It was just another day. Another Tuesday was passing as casually as a spring rain shower, the ones that last no more than a blink of an eye, the ones that sometimes you never even notice because they come and go so swiftly. This particular Tuesday was as unremarkable as any other, neither harmful nor harmless. Or so it seemed.
I was riding my bike along this wooded path in the late afternoon, deep enough in that the sun’s intense rays could only faintly penetrate, and I was oddly calm. I even began humming gently, nearly imperceptibly, feeling compelled by the serenity surrounding me and my pale blue bike. The pleasant airiness that coursed through my veins could have been pinned to a multitude of things, such as finally landing that highly coveted job at the movie theater, earning a halfway-decent midyear report card, and becoming an aunt to a beautiful baby named Alice, but in retrospect, it had mostly to do with this fuzzy but distinct premonition in my brain that something amazing would soon unfold.

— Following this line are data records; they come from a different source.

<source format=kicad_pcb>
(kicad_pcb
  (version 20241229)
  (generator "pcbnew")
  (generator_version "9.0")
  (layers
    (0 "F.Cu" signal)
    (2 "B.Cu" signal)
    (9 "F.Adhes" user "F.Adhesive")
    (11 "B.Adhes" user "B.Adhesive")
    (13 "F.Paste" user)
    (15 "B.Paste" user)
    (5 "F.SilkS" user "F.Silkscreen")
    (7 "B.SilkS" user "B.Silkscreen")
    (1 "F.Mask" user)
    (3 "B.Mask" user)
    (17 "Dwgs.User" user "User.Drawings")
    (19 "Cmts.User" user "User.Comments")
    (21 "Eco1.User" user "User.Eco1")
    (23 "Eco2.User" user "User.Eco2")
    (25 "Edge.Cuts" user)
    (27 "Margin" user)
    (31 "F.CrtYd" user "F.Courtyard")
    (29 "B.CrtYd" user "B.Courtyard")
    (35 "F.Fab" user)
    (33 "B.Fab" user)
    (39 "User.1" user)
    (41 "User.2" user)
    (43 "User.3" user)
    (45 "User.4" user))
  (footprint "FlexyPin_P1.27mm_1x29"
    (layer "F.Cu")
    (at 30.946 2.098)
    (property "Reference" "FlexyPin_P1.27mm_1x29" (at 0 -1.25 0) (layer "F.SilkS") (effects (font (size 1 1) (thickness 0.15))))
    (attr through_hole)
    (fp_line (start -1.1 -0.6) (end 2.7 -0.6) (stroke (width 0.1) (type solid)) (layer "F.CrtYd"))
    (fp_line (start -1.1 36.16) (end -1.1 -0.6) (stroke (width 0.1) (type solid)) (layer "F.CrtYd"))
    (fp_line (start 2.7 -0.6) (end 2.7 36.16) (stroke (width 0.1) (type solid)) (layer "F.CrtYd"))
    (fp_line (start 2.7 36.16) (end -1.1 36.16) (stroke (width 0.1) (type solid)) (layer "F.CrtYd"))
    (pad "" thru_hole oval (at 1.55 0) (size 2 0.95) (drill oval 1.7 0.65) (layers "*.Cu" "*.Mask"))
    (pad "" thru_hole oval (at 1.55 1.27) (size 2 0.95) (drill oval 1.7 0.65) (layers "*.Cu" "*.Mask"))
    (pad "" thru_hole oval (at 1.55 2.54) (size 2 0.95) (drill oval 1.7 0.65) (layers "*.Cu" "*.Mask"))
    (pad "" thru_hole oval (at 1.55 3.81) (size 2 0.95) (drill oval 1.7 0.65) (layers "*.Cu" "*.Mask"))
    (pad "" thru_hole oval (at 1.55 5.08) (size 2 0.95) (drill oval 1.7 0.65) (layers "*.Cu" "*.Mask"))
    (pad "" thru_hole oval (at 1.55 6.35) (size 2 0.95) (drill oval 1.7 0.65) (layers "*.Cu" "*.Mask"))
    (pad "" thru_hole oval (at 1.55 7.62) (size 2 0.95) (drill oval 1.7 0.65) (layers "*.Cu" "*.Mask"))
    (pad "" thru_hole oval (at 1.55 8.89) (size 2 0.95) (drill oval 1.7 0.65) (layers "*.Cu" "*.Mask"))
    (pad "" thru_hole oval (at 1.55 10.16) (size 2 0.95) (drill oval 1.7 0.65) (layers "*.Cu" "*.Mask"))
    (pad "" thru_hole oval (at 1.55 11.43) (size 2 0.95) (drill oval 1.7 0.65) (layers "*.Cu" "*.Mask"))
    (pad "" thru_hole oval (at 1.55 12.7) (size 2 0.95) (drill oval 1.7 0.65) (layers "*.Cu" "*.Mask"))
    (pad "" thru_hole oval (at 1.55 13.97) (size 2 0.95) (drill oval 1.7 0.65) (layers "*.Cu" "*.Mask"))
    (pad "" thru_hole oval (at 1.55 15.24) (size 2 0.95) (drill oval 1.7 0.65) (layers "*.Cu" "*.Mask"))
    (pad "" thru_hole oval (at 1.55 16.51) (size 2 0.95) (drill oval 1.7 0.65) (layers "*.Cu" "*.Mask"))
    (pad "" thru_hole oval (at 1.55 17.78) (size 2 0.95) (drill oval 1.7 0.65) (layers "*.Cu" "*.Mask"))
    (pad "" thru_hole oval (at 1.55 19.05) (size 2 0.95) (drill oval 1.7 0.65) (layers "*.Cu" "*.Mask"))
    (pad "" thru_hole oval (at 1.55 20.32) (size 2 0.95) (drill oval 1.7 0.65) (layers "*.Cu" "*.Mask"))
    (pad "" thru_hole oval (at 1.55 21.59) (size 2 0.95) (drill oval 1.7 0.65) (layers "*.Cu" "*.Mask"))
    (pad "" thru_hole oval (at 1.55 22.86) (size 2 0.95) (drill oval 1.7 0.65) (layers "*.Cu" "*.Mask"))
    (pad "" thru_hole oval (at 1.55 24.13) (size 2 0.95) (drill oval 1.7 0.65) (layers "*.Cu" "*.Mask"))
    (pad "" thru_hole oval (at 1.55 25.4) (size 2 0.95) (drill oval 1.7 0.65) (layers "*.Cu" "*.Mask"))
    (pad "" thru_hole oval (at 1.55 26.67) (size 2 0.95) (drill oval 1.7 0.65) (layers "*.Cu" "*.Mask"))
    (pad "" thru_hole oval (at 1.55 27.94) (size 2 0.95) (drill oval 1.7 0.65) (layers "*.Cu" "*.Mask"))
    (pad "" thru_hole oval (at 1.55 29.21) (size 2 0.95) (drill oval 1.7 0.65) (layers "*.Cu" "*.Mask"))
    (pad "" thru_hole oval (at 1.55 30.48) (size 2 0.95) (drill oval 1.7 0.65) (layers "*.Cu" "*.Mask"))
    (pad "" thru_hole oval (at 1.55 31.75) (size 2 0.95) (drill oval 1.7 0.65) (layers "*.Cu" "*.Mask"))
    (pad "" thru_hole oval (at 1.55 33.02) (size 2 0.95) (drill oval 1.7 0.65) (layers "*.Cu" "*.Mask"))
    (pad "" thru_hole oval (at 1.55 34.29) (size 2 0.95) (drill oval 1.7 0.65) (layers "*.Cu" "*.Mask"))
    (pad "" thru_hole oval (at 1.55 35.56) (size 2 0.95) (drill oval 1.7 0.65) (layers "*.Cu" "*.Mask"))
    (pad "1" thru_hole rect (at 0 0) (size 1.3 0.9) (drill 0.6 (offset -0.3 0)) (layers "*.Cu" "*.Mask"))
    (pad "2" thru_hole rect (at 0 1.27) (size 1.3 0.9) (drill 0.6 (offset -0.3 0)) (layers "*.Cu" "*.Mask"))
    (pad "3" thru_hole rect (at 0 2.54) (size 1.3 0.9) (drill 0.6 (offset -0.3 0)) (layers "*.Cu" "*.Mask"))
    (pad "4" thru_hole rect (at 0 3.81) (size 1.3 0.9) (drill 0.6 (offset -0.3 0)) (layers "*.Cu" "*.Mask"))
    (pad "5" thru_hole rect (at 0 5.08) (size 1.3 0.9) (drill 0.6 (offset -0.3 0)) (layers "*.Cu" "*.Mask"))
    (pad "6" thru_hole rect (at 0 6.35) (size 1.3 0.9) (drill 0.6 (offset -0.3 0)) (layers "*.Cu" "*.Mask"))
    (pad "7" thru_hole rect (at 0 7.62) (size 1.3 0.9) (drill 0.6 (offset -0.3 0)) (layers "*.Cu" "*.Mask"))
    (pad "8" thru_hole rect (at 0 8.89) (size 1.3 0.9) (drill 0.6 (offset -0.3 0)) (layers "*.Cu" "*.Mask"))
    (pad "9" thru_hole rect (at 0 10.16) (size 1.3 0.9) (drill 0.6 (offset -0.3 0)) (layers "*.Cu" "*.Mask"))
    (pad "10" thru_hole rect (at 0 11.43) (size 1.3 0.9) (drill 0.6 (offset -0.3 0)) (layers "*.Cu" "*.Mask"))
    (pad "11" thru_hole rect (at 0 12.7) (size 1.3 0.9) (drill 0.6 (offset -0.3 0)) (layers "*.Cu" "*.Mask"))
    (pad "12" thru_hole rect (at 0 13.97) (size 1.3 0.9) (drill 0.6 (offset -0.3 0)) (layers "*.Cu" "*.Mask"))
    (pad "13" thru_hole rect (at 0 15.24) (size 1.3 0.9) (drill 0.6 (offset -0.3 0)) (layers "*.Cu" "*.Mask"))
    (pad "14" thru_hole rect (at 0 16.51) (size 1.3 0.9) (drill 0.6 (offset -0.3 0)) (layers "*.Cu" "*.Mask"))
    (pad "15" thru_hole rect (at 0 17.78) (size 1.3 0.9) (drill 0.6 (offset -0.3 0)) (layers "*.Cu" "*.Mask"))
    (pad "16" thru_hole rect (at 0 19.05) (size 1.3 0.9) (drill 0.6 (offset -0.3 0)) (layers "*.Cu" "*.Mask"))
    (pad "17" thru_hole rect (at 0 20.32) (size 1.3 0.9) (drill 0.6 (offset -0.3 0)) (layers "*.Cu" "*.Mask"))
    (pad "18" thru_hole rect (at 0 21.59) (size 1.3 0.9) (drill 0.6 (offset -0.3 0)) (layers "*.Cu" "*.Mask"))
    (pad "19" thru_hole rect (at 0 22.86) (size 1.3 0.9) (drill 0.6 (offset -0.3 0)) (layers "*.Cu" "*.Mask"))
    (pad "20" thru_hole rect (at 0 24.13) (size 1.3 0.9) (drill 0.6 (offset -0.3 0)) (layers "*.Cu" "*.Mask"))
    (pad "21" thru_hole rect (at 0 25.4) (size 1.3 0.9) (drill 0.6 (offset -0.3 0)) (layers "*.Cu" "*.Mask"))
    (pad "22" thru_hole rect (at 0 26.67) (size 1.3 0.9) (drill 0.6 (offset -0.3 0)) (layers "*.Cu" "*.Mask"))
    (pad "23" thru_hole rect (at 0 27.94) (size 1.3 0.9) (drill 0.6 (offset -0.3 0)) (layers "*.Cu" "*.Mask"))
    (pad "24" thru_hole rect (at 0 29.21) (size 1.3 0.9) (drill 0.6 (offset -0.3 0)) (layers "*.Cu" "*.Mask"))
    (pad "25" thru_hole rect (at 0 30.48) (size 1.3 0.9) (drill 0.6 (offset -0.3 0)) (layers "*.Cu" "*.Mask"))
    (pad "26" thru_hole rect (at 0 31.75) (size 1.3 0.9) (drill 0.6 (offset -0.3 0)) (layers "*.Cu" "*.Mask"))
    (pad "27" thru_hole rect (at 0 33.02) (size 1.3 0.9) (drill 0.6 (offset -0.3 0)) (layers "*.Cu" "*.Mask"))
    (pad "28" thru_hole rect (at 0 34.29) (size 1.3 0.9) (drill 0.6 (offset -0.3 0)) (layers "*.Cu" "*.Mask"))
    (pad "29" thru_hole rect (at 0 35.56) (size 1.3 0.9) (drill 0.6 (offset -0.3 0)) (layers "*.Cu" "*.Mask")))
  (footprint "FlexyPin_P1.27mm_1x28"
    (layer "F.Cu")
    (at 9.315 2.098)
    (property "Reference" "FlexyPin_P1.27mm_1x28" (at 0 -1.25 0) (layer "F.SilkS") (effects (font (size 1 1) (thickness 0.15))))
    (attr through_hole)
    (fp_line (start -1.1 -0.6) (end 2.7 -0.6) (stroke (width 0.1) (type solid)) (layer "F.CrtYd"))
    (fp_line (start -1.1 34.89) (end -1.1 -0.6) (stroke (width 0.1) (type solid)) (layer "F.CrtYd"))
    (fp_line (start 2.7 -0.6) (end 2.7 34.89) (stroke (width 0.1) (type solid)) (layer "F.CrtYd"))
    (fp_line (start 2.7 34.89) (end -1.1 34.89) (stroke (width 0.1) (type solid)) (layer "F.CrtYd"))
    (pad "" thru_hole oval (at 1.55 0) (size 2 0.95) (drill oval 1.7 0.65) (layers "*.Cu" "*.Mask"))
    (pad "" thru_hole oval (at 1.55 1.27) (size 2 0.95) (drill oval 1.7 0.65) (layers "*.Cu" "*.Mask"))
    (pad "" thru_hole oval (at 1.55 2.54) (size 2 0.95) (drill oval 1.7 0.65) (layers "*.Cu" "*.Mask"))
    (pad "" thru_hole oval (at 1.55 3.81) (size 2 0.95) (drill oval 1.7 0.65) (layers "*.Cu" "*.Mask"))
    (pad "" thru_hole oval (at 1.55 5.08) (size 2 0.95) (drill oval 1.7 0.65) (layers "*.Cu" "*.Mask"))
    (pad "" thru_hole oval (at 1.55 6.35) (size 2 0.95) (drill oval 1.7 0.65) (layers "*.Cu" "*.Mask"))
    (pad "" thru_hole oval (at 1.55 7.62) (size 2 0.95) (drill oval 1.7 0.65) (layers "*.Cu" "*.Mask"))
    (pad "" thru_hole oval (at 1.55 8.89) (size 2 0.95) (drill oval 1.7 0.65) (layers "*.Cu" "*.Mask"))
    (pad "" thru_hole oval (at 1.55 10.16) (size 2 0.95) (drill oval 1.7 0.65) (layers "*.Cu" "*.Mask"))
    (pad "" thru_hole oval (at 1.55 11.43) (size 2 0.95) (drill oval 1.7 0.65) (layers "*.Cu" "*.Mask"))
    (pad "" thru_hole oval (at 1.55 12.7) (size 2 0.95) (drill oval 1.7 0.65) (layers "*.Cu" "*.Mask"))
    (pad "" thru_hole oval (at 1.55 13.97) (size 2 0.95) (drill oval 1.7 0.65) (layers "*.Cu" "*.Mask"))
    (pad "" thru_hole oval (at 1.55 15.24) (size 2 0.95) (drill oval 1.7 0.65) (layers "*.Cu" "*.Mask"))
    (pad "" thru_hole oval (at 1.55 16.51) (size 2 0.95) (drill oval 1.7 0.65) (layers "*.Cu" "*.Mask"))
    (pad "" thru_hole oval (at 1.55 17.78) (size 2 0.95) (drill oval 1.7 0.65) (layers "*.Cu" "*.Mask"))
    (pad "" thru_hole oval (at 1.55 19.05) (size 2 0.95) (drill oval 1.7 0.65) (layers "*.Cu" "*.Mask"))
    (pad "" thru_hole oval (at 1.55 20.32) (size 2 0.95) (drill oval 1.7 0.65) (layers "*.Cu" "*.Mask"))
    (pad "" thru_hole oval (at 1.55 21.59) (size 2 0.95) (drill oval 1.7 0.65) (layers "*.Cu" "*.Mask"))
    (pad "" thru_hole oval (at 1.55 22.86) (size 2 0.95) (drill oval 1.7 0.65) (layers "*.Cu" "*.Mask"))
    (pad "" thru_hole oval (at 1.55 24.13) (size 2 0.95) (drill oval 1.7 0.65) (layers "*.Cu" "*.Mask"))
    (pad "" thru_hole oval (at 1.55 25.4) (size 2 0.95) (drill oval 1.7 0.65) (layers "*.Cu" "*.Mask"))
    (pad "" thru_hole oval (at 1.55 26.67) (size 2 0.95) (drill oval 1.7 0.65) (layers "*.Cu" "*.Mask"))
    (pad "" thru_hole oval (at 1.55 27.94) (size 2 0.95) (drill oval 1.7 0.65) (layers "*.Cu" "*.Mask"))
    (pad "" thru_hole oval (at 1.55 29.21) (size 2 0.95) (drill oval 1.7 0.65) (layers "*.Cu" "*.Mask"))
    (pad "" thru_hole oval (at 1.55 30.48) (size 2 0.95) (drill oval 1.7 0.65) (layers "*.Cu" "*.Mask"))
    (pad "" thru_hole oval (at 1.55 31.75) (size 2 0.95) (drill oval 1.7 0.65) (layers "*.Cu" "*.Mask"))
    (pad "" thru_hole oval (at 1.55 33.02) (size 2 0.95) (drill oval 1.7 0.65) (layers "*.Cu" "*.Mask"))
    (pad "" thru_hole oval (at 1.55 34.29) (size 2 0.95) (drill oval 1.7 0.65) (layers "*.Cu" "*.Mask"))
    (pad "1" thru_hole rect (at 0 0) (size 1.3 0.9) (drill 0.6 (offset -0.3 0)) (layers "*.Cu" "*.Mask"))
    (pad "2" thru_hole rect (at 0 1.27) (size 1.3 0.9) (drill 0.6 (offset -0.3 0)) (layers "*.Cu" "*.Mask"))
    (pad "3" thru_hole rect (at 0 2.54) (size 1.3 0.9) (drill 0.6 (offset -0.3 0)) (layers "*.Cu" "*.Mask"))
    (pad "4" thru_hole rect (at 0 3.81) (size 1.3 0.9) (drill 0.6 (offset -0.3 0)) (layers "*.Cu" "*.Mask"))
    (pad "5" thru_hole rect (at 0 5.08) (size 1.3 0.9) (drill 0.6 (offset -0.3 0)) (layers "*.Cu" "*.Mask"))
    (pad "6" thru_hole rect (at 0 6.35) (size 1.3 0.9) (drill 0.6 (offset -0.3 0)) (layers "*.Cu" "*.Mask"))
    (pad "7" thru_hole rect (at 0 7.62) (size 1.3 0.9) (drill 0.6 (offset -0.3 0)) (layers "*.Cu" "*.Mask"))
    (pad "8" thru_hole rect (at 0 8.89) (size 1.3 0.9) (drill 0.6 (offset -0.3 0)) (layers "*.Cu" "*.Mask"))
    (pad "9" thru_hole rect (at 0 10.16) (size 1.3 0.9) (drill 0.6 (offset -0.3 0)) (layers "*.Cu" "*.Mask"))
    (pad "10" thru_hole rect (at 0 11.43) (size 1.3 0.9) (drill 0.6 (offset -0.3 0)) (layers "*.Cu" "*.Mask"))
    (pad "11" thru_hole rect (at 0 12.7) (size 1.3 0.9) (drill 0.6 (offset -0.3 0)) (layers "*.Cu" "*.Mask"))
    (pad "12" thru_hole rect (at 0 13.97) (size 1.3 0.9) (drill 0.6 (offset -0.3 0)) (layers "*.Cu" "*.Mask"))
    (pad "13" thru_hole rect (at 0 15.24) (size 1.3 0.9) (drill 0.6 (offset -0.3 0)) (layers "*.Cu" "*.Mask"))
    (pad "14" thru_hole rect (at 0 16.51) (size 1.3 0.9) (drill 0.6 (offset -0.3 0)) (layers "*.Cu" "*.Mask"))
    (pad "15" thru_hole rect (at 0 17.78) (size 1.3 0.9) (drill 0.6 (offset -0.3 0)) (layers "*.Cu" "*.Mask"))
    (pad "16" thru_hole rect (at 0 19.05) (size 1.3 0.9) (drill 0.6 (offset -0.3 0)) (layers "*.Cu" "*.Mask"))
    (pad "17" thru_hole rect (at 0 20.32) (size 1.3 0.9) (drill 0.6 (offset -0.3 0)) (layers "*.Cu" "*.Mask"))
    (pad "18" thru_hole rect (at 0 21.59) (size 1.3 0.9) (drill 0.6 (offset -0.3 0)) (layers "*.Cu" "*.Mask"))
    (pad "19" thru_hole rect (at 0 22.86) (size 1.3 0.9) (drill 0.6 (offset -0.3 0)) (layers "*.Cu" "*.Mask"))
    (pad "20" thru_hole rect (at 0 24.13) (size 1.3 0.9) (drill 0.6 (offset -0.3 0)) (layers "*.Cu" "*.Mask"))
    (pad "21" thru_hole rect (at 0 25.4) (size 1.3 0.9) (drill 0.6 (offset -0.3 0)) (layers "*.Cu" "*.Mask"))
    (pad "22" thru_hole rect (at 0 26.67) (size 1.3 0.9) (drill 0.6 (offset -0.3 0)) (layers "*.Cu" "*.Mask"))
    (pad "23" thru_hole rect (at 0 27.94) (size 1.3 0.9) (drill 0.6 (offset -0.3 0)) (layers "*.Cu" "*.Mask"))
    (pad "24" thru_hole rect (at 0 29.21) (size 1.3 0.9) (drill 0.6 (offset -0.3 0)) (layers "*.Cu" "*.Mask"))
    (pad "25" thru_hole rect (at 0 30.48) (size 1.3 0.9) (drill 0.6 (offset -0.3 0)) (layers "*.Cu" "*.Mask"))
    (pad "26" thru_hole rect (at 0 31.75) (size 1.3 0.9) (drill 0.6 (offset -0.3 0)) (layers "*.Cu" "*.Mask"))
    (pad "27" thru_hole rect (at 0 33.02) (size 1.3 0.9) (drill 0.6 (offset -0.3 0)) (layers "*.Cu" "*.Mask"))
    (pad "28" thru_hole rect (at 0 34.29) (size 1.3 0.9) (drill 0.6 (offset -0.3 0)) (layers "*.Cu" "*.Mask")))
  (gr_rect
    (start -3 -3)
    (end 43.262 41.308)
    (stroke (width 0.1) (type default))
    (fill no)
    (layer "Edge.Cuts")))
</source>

Forward, forward, curve, curve: my legs propelled the bicycle along the path without any direction; they just somehow knew exactly where to go. I’d never traveled this route prior to then, so while my body surged deeper and deeper within the woods, my mind was blind to all sense of direction. Yet I never willed myself to halt and return to the familiarity of my neighborhood’s beloved Goodman’s Creek or the comforting busyness of the forest’s roadside outskirts. I was lured by an unspeakably powerful something- the problem was that this “something” was unknown to me at the time.
Forward, forward, curve, curve: my legs were aching and head was spinning. Suddenly I caught a glimpse of a grand, stunningly ornate house ahead to the right, exquisitely plagued with both abandonment and time’s wearing effects. Its neighbors were mere trees, but that wasn’t anything I’d ever complain about. Off of my bike immediately without any moment of fear or hesitation, I made a beeline straight to the rectangular hole that must have contained a door and peered into a house not truly empty but rather filled this eerie energy of endlessly preserved memories- everywhere, everywhere. But then those memories collided with the essence of me, purely, unmistakably me, in a mirror that hung above a grand piano with a crack straight down the middle. I faced the reflection head-on and the crack began to fuse together into an image that still ultimately bore a mightily heroic scar.
I realized that the most beautiful things are speckled with flaws, adorned with cracks, but then glossed over with a humble sense of confidence, gently thrumming a heartbeat that belongs not to any single person but to the universe in its mysterious entirety.
My body jolted to a disorienting start. I’d been sleeping. It was all a dream. The house was my past, the mirror was my present state of being, and the wooded path beyond the entrance was my sparkling, open-ended future.